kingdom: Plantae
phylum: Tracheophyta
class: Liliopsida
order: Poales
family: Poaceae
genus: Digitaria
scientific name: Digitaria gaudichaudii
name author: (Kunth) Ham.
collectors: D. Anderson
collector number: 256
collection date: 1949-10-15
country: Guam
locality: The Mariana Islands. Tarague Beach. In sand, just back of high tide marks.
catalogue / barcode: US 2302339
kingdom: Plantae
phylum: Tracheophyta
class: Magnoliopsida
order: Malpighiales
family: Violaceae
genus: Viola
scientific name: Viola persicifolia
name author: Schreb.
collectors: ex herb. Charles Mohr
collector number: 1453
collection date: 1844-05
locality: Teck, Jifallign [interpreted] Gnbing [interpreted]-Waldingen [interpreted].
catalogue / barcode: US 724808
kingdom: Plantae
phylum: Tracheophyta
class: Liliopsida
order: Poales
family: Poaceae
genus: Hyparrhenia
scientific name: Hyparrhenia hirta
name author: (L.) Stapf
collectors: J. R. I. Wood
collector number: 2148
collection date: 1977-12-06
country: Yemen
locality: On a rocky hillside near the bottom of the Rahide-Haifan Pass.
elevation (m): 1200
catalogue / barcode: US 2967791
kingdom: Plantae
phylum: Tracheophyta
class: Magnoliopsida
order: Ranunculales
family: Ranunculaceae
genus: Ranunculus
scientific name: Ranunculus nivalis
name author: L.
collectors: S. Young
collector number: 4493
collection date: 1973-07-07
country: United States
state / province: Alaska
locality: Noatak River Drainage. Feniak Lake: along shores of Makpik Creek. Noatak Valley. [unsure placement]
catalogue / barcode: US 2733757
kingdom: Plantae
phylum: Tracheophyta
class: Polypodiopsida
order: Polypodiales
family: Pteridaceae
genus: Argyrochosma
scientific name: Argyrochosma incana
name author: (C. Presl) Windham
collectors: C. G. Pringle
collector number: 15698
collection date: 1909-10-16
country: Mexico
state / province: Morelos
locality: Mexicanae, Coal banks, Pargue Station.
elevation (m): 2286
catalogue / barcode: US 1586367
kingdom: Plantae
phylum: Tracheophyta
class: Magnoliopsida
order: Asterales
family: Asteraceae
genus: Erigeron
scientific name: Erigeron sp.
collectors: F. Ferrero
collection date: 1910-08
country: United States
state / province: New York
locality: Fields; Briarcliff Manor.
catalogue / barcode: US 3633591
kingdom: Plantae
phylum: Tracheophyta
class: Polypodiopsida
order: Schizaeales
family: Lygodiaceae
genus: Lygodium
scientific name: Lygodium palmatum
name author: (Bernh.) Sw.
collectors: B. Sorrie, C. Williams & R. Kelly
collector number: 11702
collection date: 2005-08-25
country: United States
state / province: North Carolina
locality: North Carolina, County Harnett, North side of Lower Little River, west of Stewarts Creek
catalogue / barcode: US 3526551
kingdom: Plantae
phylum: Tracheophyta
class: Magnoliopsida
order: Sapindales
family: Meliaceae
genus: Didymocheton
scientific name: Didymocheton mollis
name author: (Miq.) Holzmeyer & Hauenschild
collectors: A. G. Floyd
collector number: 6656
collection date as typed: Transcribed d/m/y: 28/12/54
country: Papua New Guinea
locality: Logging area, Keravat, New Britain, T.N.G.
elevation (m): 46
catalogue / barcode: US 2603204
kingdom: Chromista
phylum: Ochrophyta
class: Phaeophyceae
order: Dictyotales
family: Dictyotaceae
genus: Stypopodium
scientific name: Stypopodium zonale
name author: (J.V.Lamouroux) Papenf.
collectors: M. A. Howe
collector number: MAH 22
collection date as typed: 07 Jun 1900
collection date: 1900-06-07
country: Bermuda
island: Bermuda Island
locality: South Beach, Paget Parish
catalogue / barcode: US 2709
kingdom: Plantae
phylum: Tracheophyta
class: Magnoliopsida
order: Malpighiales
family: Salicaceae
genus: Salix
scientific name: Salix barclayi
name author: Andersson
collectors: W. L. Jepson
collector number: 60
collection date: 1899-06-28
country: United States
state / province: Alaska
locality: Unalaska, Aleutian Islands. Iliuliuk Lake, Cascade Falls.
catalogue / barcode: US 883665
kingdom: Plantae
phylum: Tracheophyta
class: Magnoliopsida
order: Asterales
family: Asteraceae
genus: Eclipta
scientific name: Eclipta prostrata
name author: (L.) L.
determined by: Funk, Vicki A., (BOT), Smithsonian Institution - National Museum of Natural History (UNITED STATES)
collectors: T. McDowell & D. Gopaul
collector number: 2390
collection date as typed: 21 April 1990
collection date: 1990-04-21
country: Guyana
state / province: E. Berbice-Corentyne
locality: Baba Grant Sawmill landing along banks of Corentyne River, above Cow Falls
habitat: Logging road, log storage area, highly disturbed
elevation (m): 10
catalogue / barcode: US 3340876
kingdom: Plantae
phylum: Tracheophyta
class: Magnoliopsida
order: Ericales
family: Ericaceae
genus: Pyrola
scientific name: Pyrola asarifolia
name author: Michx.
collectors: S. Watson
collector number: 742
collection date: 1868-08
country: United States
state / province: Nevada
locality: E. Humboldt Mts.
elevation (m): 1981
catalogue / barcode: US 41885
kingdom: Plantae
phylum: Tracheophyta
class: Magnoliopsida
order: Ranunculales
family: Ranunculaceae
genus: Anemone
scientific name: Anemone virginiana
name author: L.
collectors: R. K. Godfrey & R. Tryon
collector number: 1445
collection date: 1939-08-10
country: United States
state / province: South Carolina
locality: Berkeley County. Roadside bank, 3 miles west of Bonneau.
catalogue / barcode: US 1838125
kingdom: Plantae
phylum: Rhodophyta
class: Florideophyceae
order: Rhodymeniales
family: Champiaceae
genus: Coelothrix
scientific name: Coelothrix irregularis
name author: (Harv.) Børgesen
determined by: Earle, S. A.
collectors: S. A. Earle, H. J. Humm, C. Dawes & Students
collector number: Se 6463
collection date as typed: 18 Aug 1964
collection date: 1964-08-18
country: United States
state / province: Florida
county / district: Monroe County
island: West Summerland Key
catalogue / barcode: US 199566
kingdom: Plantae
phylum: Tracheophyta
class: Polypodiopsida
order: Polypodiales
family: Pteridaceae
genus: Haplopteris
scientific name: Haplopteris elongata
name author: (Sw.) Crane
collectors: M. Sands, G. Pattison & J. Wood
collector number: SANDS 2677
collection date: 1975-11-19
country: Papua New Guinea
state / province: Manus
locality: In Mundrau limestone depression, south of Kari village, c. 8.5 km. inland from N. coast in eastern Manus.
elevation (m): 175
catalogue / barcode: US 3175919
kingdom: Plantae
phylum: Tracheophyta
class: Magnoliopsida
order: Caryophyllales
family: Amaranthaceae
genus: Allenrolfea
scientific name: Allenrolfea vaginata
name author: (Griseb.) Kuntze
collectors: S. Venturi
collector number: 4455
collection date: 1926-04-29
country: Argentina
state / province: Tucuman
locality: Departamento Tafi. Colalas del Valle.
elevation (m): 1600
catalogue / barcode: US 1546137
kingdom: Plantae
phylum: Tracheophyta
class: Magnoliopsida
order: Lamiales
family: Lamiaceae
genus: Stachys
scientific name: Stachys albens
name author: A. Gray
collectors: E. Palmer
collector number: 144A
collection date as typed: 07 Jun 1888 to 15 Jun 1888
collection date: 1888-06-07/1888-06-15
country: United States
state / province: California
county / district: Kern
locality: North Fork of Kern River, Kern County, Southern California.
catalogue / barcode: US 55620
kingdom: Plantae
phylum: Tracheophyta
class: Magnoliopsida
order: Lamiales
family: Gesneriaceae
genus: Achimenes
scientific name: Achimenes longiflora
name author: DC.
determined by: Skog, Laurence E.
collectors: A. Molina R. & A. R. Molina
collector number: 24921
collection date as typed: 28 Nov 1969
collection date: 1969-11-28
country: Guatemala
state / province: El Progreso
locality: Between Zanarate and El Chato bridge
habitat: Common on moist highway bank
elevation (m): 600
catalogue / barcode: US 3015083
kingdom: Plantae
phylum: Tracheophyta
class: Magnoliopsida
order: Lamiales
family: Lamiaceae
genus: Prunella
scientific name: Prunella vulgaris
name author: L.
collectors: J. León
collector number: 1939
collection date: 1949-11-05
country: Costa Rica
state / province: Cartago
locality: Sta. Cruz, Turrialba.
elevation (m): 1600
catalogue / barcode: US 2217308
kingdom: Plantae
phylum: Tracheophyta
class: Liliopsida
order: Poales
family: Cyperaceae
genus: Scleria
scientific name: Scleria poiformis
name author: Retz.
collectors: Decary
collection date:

● **Exercise**
Reproduce the rows verbatim, beginning with the line that contains "habitat: Common on moist highway bank" and continuing through the final line of the rows.

● **Output for this exercise**
habitat: Common on moist highway bank
elevation (m): 600
catalogue / barcode: US 3015083
kingdom: Plantae
phylum: Tracheophyta
class: Magnoliopsida
order: Lamiales
family: Lamiaceae
genus: Prunella
scientific name: Prunella vulgaris
name author: L.
collectors: J. León
collector number: 1939
collection date: 1949-11-05
country: Costa Rica
state / province: Cartago
locality: Sta. Cruz, Turrialba.
elevation (m): 1600
catalogue / barcode: US 2217308
kingdom: Plantae
phylum: Tracheophyta
class: Liliopsida
order: Poales
family: Cyperaceae
genus: Scleria
scientific name: Scleria poiformis
name author: Retz.
collectors: Decary
collection date:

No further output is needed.